Publicado el 19-12-2007 por Noemí Gómez / Barcelona.
La movilidad, la conectividad, una arquitectura a medida y una política de mesas limpias son los ejes de la sede que Indra inauguró hace un año en Barcelona. Cualquier documento que llega al edificio se escanea y se tira.
Entrar en el edificio de Indra en el distrito tecnológico 22@ de Barcelona es como adentrarse en un mundo surrealista (al menos para cualquier persona que pertenezca al gremio periodístico). En sus oficinas, está prohibido dejar cualquier papel encima de la mesa y esta regla se cumple a rajatabla.
Cualquiera que ose saltársela se encontrará al día siguiente su mesa más limpia que la patena. Aunque, eso sí, el papel en cuestión podrá recuperarlo solicitándolo al vigilante de seguridad que todos los días a las 10 de la noche se pasea por las oficinas para recoger cualquier papel a la vista.
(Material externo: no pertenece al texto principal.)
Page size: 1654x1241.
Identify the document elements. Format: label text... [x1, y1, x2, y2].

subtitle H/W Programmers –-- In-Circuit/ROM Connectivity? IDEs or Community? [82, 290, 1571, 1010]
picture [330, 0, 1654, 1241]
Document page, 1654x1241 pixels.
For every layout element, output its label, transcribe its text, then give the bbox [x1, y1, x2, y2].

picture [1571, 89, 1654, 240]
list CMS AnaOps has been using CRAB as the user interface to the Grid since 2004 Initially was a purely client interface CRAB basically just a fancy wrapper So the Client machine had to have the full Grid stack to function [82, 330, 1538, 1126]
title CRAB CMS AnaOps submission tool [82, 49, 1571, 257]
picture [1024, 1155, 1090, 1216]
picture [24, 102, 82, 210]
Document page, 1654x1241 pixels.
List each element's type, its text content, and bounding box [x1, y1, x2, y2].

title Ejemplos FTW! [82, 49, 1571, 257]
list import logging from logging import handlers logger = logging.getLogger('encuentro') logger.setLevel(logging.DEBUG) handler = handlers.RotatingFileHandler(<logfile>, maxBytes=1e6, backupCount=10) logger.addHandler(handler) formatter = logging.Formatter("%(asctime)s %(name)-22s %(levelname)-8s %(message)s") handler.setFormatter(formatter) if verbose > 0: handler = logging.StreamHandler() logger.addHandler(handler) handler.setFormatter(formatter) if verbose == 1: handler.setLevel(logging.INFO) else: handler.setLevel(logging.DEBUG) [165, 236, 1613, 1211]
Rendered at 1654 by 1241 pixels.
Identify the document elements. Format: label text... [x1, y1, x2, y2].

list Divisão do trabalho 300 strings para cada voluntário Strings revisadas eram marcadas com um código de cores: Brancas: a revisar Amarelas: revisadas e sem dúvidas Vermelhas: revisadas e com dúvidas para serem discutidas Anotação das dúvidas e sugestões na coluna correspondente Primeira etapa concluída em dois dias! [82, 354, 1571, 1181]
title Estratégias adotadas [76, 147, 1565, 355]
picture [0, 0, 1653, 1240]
Como casi todas las plantas son diáfanas y no existen mesas ni despachos en propiedad, sino que cada uno se sienta donde puede, tampoco está permitido poner las típicas fotos familiares o las plantitas que ayudan a superar las largas jornadas de trabajo. Para evitar tentaciones, los pocos despachos que existen para altos directivos se han diseñado sin puertas, ni armarios, para los trabajadores que no puedan dejar rastro alguno. La única licencia son unas taquillas que cada empleado tiene para guardar sus objetos personales bajo llave.
Josep Maria Vilà, director general de Indra, asegura que, en este edificio, que inauguraron hace un año y que da servicio a mil personas, han querido investigar nuevas formas de trabajo. "Buscamos movilidad y, para ello, la información tiene que estar ubicua, en la red y no soportada en papel". Vilà añade que "cuando llegamos al edificio, digitalizamos todo y tiramos 14 toneladas de papel. Y, ahora, cualquier papel que entra en la oficina se escanea y se tira".
Otro de los aspectos en los que se basa este edificio moderno y lleno de luz es la conectividad, mediante portátiles y sistemas de conexión inalámbrica WiFi. Por último, destaca la arquitectura del edificio. Vilà afirma que "no hay propiedad de espacios, sino que te sientas en el sitio más adecuado".
Un cambio tranquilo
Aunque pueda parecer un cambio traumático, Vilà asegura que a la gente no le ha costado acostumbrarse: "La adaptación duró tan sólo quince días". El balance de este primer año ha sido muy positivo hasta el punto de que esta fórmula de trabajo, que nació como una prueba piloto para todo el mundo desde Barcelona, se extenderá a más lugares. Es el caso del nuevo edificio de Indra en Torrejón (Madrid) o el que se está construyendo en la Ciudad Condal.
En este último, justo al lado del que se inauguró hace un año, se alojará la plantilla de Barcelona de las consultoras recientemente adquiridas Soluziona y Azertia. En España, sólo la sede de Telefónica en Madrid tiene un funcionamiento similar, según Indra, aunque parece que se avecina una tendencia. Por eso, nunca es un mal día para empezar con una limpieza a fondo de las pilas de papeles, informes y libros que se suelen acumular en los despachos.